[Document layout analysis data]
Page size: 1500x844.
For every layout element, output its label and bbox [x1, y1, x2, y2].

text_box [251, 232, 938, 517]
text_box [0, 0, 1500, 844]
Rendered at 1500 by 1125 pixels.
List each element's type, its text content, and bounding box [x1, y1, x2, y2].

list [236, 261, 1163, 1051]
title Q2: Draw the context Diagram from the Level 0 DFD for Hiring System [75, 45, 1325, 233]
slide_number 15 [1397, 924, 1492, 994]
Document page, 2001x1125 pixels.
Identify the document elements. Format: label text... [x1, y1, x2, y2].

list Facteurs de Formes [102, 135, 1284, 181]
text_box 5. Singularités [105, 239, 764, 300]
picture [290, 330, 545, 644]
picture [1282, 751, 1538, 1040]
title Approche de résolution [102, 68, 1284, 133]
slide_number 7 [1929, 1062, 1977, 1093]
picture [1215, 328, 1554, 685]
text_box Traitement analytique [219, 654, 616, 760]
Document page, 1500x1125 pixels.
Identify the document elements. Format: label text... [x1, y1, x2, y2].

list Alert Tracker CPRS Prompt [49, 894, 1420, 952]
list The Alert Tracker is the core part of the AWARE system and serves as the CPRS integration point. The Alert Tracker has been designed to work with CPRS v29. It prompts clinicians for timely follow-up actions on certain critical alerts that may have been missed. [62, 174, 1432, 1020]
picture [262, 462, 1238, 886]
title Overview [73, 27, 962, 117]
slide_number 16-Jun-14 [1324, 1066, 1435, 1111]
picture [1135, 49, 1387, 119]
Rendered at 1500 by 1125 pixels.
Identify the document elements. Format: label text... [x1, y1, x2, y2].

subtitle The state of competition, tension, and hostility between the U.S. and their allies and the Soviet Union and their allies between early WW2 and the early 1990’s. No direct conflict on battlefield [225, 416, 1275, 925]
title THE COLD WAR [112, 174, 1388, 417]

How to complete this task.
With nothing left out, print the data above exactly.

Problem solution.
Page size: 1500x844.
For every layout element, output its label and bbox [x1, y1, x2, y2].

text_box [251, 232, 938, 517]
text_box [0, 0, 1500, 844]
Rendered at 1500 by 1125 pixels.
List each element's type, its text content, and bounding box [x1, y1, x2, y2].

list [236, 261, 1163, 1051]
title Q2: Draw the context Diagram from the Level 0 DFD for Hiring System [75, 45, 1325, 233]
slide_number 15 [1397, 924, 1492, 994]
Document page, 2001x1125 pixels.
Identify the document elements. Format: label text... [x1, y1, x2, y2].

list Facteurs de Formes [102, 135, 1284, 181]
text_box 5. Singularités [105, 239, 764, 300]
picture [290, 330, 545, 644]
picture [1282, 751, 1538, 1040]
title Approche de résolution [102, 68, 1284, 133]
slide_number 7 [1929, 1062, 1977, 1093]
picture [1215, 328, 1554, 685]
text_box Traitement analytique [219, 654, 616, 760]
Document page, 1500x1125 pixels.
Identify the document elements. Format: label text... [x1, y1, x2, y2].

list Alert Tracker CPRS Prompt [49, 894, 1420, 952]
list The Alert Tracker is the core part of the AWARE system and serves as the CPRS integration point. The Alert Tracker has been designed to work with CPRS v29. It prompts clinicians for timely follow-up actions on certain critical alerts that may have been missed. [62, 174, 1432, 1020]
picture [262, 462, 1238, 886]
title Overview [73, 27, 962, 117]
slide_number 16-Jun-14 [1324, 1066, 1435, 1111]
picture [1135, 49, 1387, 119]
Rendered at 1500 by 1125 pixels.
Identify the document elements. Format: label text... [x1, y1, x2, y2].

subtitle The state of competition, tension, and hostility between the U.S. and their allies and the Soviet Union and their allies between early WW2 and the early 1990’s. No direct conflict on battlefield [225, 416, 1275, 925]
title THE COLD WAR [112, 174, 1388, 417]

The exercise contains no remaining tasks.